Variational Autoencoder - How many Normal Distributions for Posterior

I am currently reading about variational autoencoders.

Some of the papers I've read are:

The papers differ in one fundamental issue, Doersch only has one layer which produces the standard deviation and mean of a normal distribution, which is located in the encoder, whereas the other have two such layers, one in exactly the same position in the encoder as Doersch and the other one in the last layer, before the reconstructed value.

I have seen the variant with only one such layer in some machine learning books as well.

So which one of the two methods is used more often? Is one superior to the other? What is the philosophy in using one vs using two such layers? (A good scheme can be found in the last paper on page 3)

As requested I am adding a graphic: This graphic is from the last paper I linked. It shows the typical latent variable layer, produced by sampling from a normal distribution. The $$\mu_z$$ and $$\sigma_z$$ are generated by the neural network. The first paper I mentioned only uses the latent layer in the encoding part, meaning the right part of the graphic, the decoder, does not have a sampling and does not produce $$\mu_x$$ and $$\sigma_x$$, but instead just recreates the input just by a normal feedforward network.

So to repeat my question: What are advantages/disadvantages of the the two approaches.

• Could you clarify the question a bit? Add an image perhaps, visualizing what you are asking about? – Jan Kukacka Jun 24 at 11:51
• Dont let the Turkeys get you down. -Ronald Reagan referring to being grossly heckled by democrat media while on thanksgiving vacation. It's a decent question. There could be some formatting, but I don't see why it was close-voted. This seems legit. – EngrStudent Jun 29 at 23:55

A VAE defines a distribution: $$P(x) = \int P(x|z)P(z) dz$$. $$P(x|z)$$ is often a normal distribution $$\mathcal{N}(\mu, \sigma^2)$$ whose mean and/or variance are parameterized by a neural network (called the "decoder").
In some cases, we assume a fixed variance $$\sigma^2$$, but in other cases we might try to model the variance as well.
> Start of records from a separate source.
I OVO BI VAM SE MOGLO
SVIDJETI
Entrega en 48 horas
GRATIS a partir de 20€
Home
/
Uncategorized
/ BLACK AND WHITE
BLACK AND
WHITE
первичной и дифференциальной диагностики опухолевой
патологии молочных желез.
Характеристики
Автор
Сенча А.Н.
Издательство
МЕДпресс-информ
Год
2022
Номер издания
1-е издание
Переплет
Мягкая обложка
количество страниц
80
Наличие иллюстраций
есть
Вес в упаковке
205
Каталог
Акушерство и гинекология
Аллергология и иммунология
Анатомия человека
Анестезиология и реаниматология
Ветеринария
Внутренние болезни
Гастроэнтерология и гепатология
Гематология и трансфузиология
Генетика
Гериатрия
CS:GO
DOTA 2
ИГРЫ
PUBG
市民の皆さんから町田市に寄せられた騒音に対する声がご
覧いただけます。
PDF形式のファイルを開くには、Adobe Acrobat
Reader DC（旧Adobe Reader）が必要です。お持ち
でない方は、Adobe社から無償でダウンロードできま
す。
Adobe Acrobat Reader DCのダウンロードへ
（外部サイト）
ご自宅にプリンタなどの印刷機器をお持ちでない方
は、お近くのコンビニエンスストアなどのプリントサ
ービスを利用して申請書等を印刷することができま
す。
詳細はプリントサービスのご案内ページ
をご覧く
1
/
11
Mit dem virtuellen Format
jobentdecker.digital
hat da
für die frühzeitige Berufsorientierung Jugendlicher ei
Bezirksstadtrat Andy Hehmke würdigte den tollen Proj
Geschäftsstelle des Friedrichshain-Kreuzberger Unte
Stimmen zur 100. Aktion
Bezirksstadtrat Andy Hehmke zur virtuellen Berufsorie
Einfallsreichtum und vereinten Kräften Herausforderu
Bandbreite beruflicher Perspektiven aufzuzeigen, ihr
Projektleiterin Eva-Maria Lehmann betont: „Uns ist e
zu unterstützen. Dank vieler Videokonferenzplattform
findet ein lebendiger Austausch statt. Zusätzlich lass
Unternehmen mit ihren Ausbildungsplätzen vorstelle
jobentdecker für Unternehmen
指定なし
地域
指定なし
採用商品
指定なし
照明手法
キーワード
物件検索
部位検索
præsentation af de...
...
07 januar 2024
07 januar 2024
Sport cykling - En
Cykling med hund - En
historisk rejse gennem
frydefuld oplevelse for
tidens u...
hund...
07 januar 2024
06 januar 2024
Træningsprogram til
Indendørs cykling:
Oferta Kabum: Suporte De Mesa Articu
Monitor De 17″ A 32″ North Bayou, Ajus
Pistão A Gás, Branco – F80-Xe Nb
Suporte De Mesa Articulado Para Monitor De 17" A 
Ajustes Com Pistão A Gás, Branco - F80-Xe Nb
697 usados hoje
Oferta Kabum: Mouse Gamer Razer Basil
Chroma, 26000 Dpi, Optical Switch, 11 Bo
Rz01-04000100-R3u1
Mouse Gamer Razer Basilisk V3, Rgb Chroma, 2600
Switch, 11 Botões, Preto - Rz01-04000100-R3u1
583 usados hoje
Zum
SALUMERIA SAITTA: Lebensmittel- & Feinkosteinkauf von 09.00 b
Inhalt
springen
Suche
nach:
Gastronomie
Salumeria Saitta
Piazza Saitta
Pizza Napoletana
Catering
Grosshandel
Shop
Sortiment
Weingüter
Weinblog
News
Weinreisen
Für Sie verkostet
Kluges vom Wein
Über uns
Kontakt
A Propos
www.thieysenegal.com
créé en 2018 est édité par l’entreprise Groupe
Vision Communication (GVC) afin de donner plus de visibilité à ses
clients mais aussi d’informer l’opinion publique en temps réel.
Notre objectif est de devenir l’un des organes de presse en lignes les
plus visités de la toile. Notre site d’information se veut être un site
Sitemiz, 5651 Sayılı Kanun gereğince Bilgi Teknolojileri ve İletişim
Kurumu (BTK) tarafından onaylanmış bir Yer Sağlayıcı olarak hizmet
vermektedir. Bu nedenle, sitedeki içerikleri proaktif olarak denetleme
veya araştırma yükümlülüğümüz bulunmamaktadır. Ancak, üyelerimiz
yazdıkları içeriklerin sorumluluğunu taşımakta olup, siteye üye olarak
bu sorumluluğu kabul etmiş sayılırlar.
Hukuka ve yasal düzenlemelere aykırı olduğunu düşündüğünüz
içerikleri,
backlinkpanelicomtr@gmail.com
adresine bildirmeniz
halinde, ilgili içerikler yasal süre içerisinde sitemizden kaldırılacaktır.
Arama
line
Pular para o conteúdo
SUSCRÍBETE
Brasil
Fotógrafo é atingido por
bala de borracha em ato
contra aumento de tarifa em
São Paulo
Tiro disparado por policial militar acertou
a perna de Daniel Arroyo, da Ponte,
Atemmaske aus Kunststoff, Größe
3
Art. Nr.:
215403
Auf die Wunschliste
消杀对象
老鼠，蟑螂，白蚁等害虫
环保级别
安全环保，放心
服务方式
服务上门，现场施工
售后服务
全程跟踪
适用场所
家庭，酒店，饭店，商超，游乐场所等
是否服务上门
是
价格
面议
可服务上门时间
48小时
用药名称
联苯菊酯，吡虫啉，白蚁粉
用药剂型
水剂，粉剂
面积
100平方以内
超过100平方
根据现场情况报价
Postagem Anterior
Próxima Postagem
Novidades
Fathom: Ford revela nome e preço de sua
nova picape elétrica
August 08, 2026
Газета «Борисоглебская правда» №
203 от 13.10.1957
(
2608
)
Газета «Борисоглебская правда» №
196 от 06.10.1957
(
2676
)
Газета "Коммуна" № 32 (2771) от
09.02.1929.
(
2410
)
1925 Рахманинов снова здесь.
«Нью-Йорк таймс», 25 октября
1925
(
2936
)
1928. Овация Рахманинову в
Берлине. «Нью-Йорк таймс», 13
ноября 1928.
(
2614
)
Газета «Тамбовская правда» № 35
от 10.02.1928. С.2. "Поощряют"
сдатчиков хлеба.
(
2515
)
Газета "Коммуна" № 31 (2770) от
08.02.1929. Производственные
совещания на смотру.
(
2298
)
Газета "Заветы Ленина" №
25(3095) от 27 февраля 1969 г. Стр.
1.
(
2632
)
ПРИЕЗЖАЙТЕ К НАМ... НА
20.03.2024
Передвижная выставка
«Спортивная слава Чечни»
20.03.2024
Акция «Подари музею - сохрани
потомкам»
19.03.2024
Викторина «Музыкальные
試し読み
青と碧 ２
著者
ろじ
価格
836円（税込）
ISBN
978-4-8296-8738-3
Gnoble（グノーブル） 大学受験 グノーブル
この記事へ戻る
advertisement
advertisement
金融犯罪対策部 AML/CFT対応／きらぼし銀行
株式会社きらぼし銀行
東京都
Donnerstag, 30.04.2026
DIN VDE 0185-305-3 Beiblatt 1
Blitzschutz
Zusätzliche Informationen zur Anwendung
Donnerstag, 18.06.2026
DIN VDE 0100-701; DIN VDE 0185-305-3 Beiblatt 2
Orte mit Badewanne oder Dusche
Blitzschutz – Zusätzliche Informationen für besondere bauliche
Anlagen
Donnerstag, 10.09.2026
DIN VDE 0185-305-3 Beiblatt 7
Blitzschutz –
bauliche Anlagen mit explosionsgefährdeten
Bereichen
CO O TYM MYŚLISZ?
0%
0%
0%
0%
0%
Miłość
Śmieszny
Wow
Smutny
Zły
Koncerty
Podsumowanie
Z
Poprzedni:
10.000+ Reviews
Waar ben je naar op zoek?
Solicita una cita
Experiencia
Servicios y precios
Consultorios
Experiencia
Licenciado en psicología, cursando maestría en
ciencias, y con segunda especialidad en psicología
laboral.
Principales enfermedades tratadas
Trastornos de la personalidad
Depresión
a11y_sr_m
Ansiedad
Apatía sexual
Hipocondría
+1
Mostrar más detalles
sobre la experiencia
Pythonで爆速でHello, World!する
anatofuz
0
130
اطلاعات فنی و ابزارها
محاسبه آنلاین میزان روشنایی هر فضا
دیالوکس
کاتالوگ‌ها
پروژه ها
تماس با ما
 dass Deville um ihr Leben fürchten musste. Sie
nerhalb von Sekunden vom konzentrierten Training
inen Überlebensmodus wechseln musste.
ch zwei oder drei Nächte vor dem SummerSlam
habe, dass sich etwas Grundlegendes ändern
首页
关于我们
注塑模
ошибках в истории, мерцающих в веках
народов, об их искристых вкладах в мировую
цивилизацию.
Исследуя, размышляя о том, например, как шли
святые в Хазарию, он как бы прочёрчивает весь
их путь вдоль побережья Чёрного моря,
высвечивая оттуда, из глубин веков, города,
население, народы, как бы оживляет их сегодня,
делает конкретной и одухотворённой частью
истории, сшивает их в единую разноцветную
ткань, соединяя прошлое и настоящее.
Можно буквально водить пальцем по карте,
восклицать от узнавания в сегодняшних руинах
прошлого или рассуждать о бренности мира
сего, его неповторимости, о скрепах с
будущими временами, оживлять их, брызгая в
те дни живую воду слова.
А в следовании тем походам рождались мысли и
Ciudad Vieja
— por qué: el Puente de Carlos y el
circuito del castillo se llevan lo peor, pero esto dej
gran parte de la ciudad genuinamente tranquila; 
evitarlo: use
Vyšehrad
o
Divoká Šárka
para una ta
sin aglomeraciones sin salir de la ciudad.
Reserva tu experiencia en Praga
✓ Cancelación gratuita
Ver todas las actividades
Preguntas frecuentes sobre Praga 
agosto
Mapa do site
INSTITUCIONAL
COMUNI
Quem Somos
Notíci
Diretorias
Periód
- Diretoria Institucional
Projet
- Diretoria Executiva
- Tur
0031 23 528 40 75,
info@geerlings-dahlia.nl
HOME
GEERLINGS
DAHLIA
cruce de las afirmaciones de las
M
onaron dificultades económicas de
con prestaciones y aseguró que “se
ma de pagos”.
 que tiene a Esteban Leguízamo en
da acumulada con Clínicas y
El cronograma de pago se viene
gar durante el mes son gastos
Of course we always have to output $$\mu$$.
I want to point out that even in the cases where you don't have two layers, you are still outputting $$\mu$$. Simply training with MSE loss is equivalent to maximizing log likelihood under a gaussian with mean $$\mu$$ (and $$\sigma^2$$ is implicitly some fixed value which depends on the scaling of the MSE loss term vs the KL loss term).
The advantages of modeling $$\sigma^2$$ is a slightly more expressive model, and the ability to say that the model is more uncertain about some dimensions than other dimensions.
The disadvantages is that it's slightly more work to code, and in most cases people only use the mean of the distribution, so there's no reason to bother. You also have to worry about degenerate optimum -- the model could overfit to a small dataset by perfectly memorizing $$\mu$$, and then by setting $$\sigma^2 \rightarrow 0$$, leading to negative infinity loss.